Stjepan Rajko, MFA
Grad combines computer science with dance
Stjepan Rajko says he came to ASU “because of the opportunities to combine work in two things I love.”
The Arts, Media and Engineering (AME) program, a partnership of ASU’s Ira A. Fulton School of Engineering and Herberger College of the Arts, enabled him to mix passions for computer science and contemporary dance.
In May, Rajko will receive a master’s of fine arts degree in dance. In August, he will receive a Ph.D. in computer science.
Final projects for his degrees blend his knowledge in the two areas.
He has used his dance training in research to expand the range and depth of interactivity between humans and computers. His projects focus on enabling computers to recognize and analyze human movements and gestures.
Another project is development of software for mobile phones to enable choreographers or theater directors to conveniently record and organize audio notes while watching rehearsals.

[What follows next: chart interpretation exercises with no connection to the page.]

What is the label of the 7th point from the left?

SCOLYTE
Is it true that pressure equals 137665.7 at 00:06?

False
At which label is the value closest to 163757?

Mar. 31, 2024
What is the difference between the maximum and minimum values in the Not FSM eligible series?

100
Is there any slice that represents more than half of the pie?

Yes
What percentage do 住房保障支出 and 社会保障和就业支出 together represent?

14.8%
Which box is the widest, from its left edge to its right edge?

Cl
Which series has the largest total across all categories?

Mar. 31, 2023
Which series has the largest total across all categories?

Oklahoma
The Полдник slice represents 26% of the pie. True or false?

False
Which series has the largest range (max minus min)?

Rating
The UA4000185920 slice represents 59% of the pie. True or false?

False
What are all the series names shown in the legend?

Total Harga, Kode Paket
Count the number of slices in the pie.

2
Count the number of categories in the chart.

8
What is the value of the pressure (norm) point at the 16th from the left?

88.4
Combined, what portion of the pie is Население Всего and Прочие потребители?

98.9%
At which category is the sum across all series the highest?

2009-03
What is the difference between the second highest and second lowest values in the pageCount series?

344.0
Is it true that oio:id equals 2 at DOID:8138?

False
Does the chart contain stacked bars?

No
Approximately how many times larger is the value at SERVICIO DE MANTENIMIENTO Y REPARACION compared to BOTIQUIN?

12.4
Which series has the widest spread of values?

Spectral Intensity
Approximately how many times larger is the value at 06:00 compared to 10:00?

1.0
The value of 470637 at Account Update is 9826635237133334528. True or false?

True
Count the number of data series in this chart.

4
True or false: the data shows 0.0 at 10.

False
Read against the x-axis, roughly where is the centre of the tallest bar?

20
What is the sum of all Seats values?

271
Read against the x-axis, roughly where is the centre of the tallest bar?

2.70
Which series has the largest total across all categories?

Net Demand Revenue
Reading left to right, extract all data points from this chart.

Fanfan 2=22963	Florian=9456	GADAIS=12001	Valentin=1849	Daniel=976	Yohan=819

Creativity in meshing art and technology has brought Rajko support from a National Science Foundation fellowship and p.a.v.e., the performing arts venture experience program, which supports arts entrepreneurship. Rajko and a small team of fellow ASU students used funding from the program to form a nonprofit group that is developing new ways of combining technology and art.
The Arts, Media and Engineering program “brings together a really interesting array of people and ideas,” says the 30-year-old native of Croatia. “They challenge you to cross conventional boundaries between different areas of expertise. That opened up my thinking about how dance and computer science could relate to each other.”